Working across Myanmar, Thailand, Laos, and Cambodia for a regional role before had taught me that business success isn’t just about product-market fit; it’s about cultural fluency. In Thailand, relationships take time but build deep loyalty. In Cambodia, speed and opportunism drive early wins. Laos values patience and quiet consistency. And in Myanmar, trust is earned through grit and resilience. The biggest lesson? One strategy rarely fits all. You need to adapt to the rhythm of each market.

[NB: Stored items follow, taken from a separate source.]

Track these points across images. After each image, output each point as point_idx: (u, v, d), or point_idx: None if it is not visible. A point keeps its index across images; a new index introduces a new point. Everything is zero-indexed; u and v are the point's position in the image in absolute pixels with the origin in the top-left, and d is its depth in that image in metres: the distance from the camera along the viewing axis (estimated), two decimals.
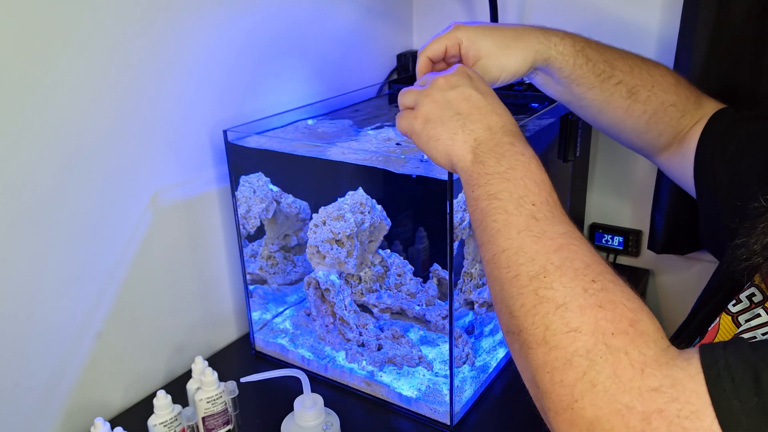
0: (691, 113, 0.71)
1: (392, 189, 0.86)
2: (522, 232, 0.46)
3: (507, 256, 0.46)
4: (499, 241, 0.47)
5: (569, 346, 0.39)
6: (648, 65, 0.71)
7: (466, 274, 0.91)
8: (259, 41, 0.90)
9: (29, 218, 0.67)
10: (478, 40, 0.65)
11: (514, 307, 0.44)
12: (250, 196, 0.87)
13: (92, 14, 0.69)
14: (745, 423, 0.34)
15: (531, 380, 0.43)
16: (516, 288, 0.44)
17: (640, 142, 0.74)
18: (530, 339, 0.42)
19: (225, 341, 0.95)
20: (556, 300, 0.41)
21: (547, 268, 0.43)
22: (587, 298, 0.41)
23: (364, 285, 0.89)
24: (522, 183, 0.49)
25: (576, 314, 0.40)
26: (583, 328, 0.39)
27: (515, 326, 0.43)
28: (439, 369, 0.81)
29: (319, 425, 0.68)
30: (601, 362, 0.38)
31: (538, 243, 0.45)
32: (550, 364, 0.40)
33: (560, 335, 0.40)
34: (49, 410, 0.73)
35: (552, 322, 0.41)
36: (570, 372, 0.39)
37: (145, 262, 0.80)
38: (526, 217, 0.47)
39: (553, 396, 0.40)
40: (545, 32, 0.68)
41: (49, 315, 0.71)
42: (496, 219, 0.48)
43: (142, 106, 0.76)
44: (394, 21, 1.18)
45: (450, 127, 0.55)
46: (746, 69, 0.84)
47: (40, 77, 0.65)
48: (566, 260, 0.43)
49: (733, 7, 0.81)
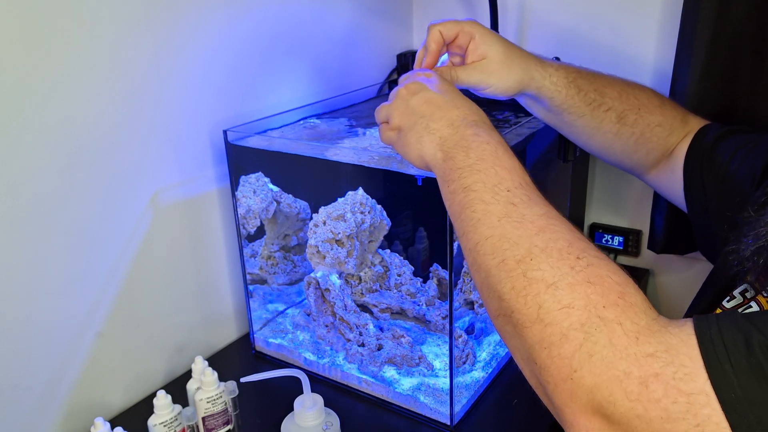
0: (678, 131, 0.74)
1: (392, 189, 0.86)
2: (502, 219, 0.48)
3: (491, 243, 0.47)
4: (480, 229, 0.48)
5: (564, 321, 0.41)
6: (634, 89, 0.74)
7: (466, 274, 0.91)
8: (260, 41, 0.90)
9: (30, 218, 0.67)
10: (490, 42, 0.67)
11: (504, 290, 0.45)
12: (250, 196, 0.87)
13: (93, 14, 0.69)
14: (736, 383, 0.36)
15: (526, 358, 0.44)
16: (504, 272, 0.45)
17: (629, 162, 0.77)
18: (524, 318, 0.43)
19: (225, 341, 0.95)
20: (545, 280, 0.43)
21: (532, 251, 0.45)
22: (575, 276, 0.42)
23: (364, 285, 0.89)
24: (493, 171, 0.51)
25: (566, 291, 0.42)
26: (576, 304, 0.41)
27: (506, 308, 0.45)
28: (439, 369, 0.81)
29: (319, 425, 0.68)
30: (596, 333, 0.39)
31: (519, 228, 0.46)
32: (547, 339, 0.41)
33: (554, 312, 0.41)
34: (49, 410, 0.73)
35: (544, 301, 0.42)
36: (567, 345, 0.40)
37: (145, 262, 0.80)
38: (504, 204, 0.48)
39: (552, 369, 0.41)
40: (543, 62, 0.70)
41: (49, 315, 0.71)
42: (474, 209, 0.49)
43: (143, 107, 0.76)
44: (394, 21, 1.18)
45: (416, 131, 0.57)
46: (746, 70, 0.84)
47: (40, 77, 0.65)
48: (550, 241, 0.45)
49: (733, 7, 0.81)
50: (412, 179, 0.73)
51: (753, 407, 0.35)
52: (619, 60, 1.01)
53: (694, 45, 0.84)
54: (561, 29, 1.05)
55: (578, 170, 1.04)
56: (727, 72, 0.84)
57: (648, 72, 0.99)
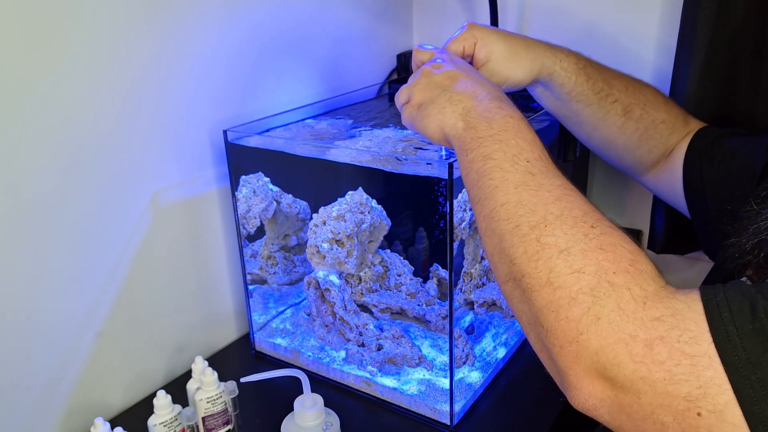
0: (679, 131, 0.74)
1: (392, 189, 0.86)
2: (519, 186, 0.48)
3: (506, 209, 0.48)
4: (497, 196, 0.49)
5: (573, 285, 0.41)
6: (640, 85, 0.74)
7: (466, 274, 0.91)
8: (260, 41, 0.90)
9: (30, 218, 0.67)
10: (492, 42, 0.68)
11: (516, 254, 0.45)
12: (250, 196, 0.87)
13: (93, 14, 0.69)
14: (740, 345, 0.36)
15: (533, 322, 0.44)
16: (517, 237, 0.46)
17: (630, 159, 0.77)
18: (533, 282, 0.44)
19: (225, 341, 0.95)
20: (558, 245, 0.43)
21: (547, 218, 0.45)
22: (588, 242, 0.43)
23: (364, 285, 0.89)
24: (514, 142, 0.51)
25: (578, 257, 0.42)
26: (586, 269, 0.42)
27: (517, 272, 0.45)
28: (438, 369, 0.81)
29: (319, 425, 0.68)
30: (605, 297, 0.40)
31: (536, 195, 0.47)
32: (555, 302, 0.42)
33: (564, 276, 0.42)
34: (49, 410, 0.73)
35: (556, 266, 0.43)
36: (575, 308, 0.41)
37: (145, 262, 0.80)
38: (522, 173, 0.49)
39: (558, 331, 0.42)
40: (552, 48, 0.70)
41: (49, 315, 0.71)
42: (492, 177, 0.50)
43: (143, 107, 0.76)
44: (394, 21, 1.18)
45: (438, 103, 0.58)
46: (746, 70, 0.84)
47: (40, 77, 0.65)
48: (565, 209, 0.46)
49: (733, 7, 0.81)
50: (413, 179, 0.73)
51: (755, 369, 0.36)
52: (619, 60, 1.00)
53: (694, 45, 0.84)
54: (561, 29, 1.05)
55: (578, 170, 1.04)
56: (727, 72, 0.84)
57: (648, 72, 0.99)
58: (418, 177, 0.73)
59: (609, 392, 0.40)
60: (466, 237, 0.88)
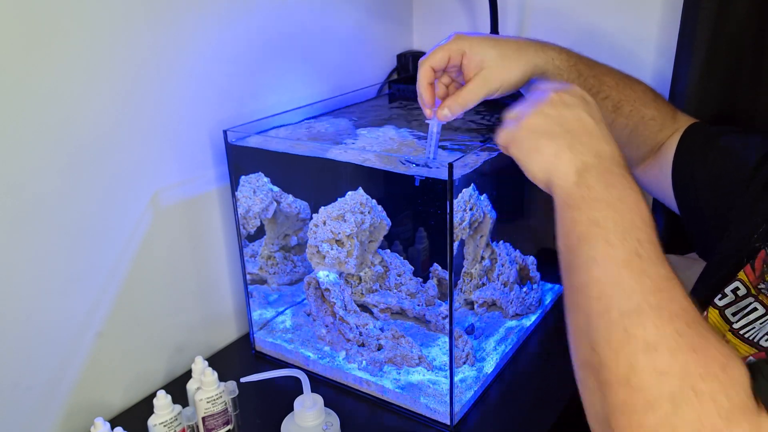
0: (669, 127, 0.74)
1: (392, 189, 0.86)
2: (621, 266, 0.44)
3: (599, 288, 0.44)
4: (592, 270, 0.45)
5: (653, 389, 0.38)
6: (631, 81, 0.74)
7: (466, 274, 0.91)
8: (260, 41, 0.90)
9: (30, 218, 0.67)
10: (481, 50, 0.65)
11: (599, 341, 0.42)
12: (250, 196, 0.87)
13: (93, 14, 0.69)
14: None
15: (602, 419, 0.41)
16: (604, 322, 0.42)
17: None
18: (611, 377, 0.40)
19: (225, 341, 0.95)
20: (646, 340, 0.40)
21: (642, 307, 0.41)
22: (679, 341, 0.39)
23: (364, 285, 0.89)
24: (629, 217, 0.47)
25: (665, 356, 0.39)
26: (671, 371, 0.38)
27: (596, 362, 0.42)
28: (439, 369, 0.81)
29: (319, 425, 0.68)
30: (685, 407, 0.37)
31: (637, 280, 0.43)
32: (631, 406, 0.39)
33: (646, 376, 0.39)
34: (49, 410, 0.73)
35: (638, 362, 0.39)
36: (651, 416, 0.38)
37: (145, 262, 0.80)
38: (629, 252, 0.44)
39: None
40: (543, 46, 0.69)
41: (49, 315, 0.71)
42: (593, 246, 0.46)
43: (143, 106, 0.76)
44: (394, 21, 1.18)
45: (557, 143, 0.52)
46: (746, 70, 0.84)
47: (40, 77, 0.65)
48: (663, 301, 0.42)
49: (733, 7, 0.81)
50: (412, 179, 0.73)
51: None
52: (619, 61, 1.00)
53: (694, 45, 0.84)
54: (561, 29, 1.05)
55: None
56: (727, 72, 0.84)
57: (648, 72, 0.99)
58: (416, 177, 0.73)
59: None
60: (466, 237, 0.88)
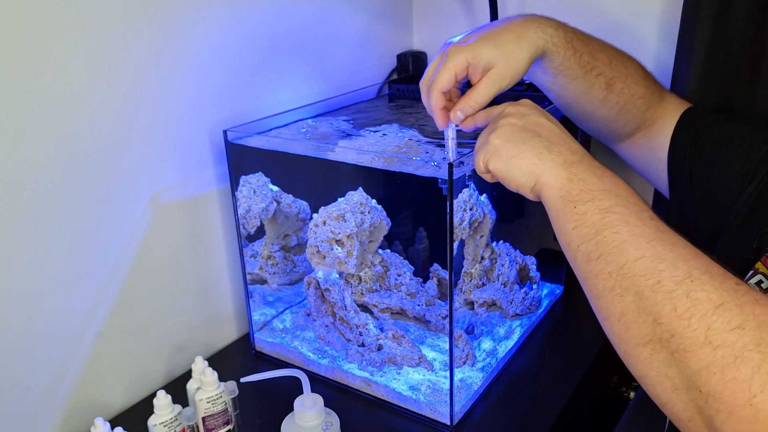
0: (655, 106, 0.74)
1: (392, 189, 0.86)
2: (653, 241, 0.45)
3: (642, 264, 0.45)
4: (627, 251, 0.46)
5: (737, 342, 0.39)
6: (623, 57, 0.73)
7: (466, 274, 0.91)
8: (260, 41, 0.90)
9: (30, 217, 0.67)
10: (485, 55, 0.64)
11: (662, 312, 0.42)
12: (250, 196, 0.87)
13: (93, 14, 0.69)
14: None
15: (686, 386, 0.41)
16: (661, 294, 0.43)
17: (605, 130, 0.77)
18: (687, 342, 0.41)
19: (225, 341, 0.95)
20: (713, 300, 0.41)
21: (692, 273, 0.42)
22: (741, 297, 0.40)
23: (364, 285, 0.89)
24: (633, 200, 0.49)
25: (735, 312, 0.40)
26: (747, 324, 0.39)
27: (664, 332, 0.42)
28: (439, 369, 0.81)
29: (319, 425, 0.68)
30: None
31: (674, 251, 0.44)
32: (718, 362, 0.39)
33: (724, 333, 0.39)
34: (49, 410, 0.73)
35: (713, 322, 0.40)
36: (743, 367, 0.38)
37: (145, 262, 0.80)
38: (652, 228, 0.46)
39: (725, 395, 0.38)
40: (541, 24, 0.67)
41: (49, 315, 0.71)
42: (617, 230, 0.47)
43: (143, 106, 0.76)
44: (394, 21, 1.18)
45: (534, 146, 0.55)
46: (746, 70, 0.84)
47: (40, 77, 0.65)
48: (708, 266, 0.43)
49: (733, 7, 0.81)
50: (413, 179, 0.73)
51: None
52: None
53: (694, 45, 0.84)
54: None
55: None
56: (727, 71, 0.84)
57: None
58: (418, 177, 0.73)
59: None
60: (466, 237, 0.88)
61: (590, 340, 0.90)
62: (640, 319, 0.44)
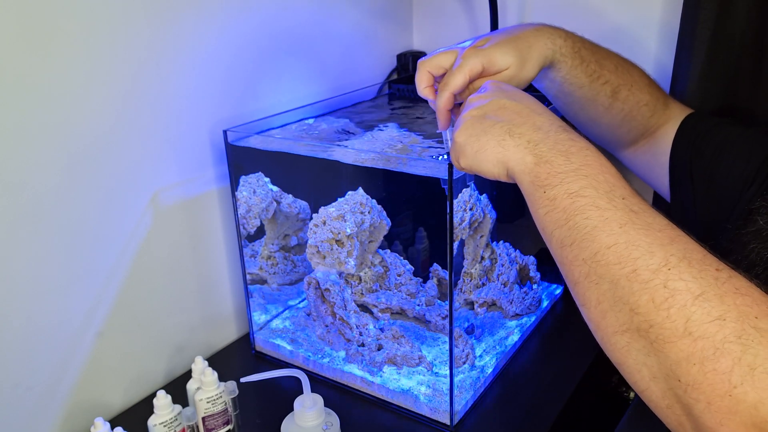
0: (659, 113, 0.75)
1: (392, 189, 0.86)
2: (625, 225, 0.44)
3: (616, 252, 0.43)
4: (599, 237, 0.44)
5: (717, 334, 0.38)
6: (627, 65, 0.74)
7: (466, 274, 0.91)
8: (260, 41, 0.90)
9: (30, 217, 0.67)
10: (502, 60, 0.64)
11: (639, 303, 0.41)
12: (250, 196, 0.87)
13: (93, 14, 0.69)
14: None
15: (664, 375, 0.41)
16: (638, 283, 0.41)
17: (609, 137, 0.78)
18: (666, 333, 0.40)
19: (225, 341, 0.95)
20: (691, 291, 0.40)
21: (669, 260, 0.41)
22: (721, 286, 0.39)
23: (364, 285, 0.89)
24: (603, 178, 0.47)
25: (716, 302, 0.39)
26: (728, 315, 0.38)
27: (642, 322, 0.41)
28: (439, 369, 0.81)
29: (319, 425, 0.68)
30: (755, 345, 0.37)
31: (647, 235, 0.43)
32: (698, 354, 0.38)
33: (705, 325, 0.38)
34: (49, 410, 0.73)
35: (693, 313, 0.39)
36: (723, 359, 0.37)
37: (145, 262, 0.80)
38: (624, 211, 0.44)
39: (704, 386, 0.38)
40: (551, 34, 0.68)
41: (49, 315, 0.71)
42: (588, 216, 0.45)
43: (143, 106, 0.76)
44: (394, 21, 1.18)
45: (495, 134, 0.53)
46: (746, 70, 0.84)
47: (40, 77, 0.65)
48: (686, 251, 0.42)
49: (733, 7, 0.81)
50: (413, 179, 0.73)
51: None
52: None
53: (694, 45, 0.84)
54: None
55: None
56: (727, 72, 0.84)
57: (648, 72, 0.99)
58: (418, 177, 0.73)
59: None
60: (466, 237, 0.88)
61: (590, 339, 0.89)
62: (616, 307, 0.43)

I don’t see them as opposing forces. The most important part in impact projects is sustainability. I’ve done internationally funded impact projects before, and I’ve seen how they can fail if they don’t have a commercial perspective to survive on their own after the grants dry up. In Myanmar’s context, digital inclusion is the business case. Our job is to design systems where the impact we target grows alongside commercial returns; that’s what keeps the impact going beyond launch phases or donor cycles. Take my recent MMQR project as an example. Some ask, “Why charge MDR rates if you want mass adoption? Shouldn’t it be free?” We did make MDR free for SMEs during the first year. But merchant categories like F&B and hotels, they pay different MDR rates based on their ability to contribute to system sustainability. Think of impact as a road trip: the project is the vehicle, and banks, merchants, and consumers are passengers. Though they don’t pay the cost of vehicle directly, everyone needs to fuel the journey to be continued. That’s why commerce isn’t the enemy of impact — it’s the fuel.
My hardest “no” was to my chairman. In Myanmar, saying no to your boss, especially someone at the top, is culturally uncomfortable. But I’ve always prioritised operational effectiveness over politics. That sometimes means making unpopular calls. I don’t mind being disliked if it protects the integrity of the work. Still, pushing back on leadership isn’t easy. It taught me that strategic clarity requires more than knowing what’s right; it demands the courage to stand by it, even at personal risk.
I measure personal impact by what endures. If a product outlasts me, if a policy I helped shape becomes industry standard, if people I mentored are now building things I never imagined — that’s impact. KPIs are necessary, but legacy is built on people, systems, and mindset shifts.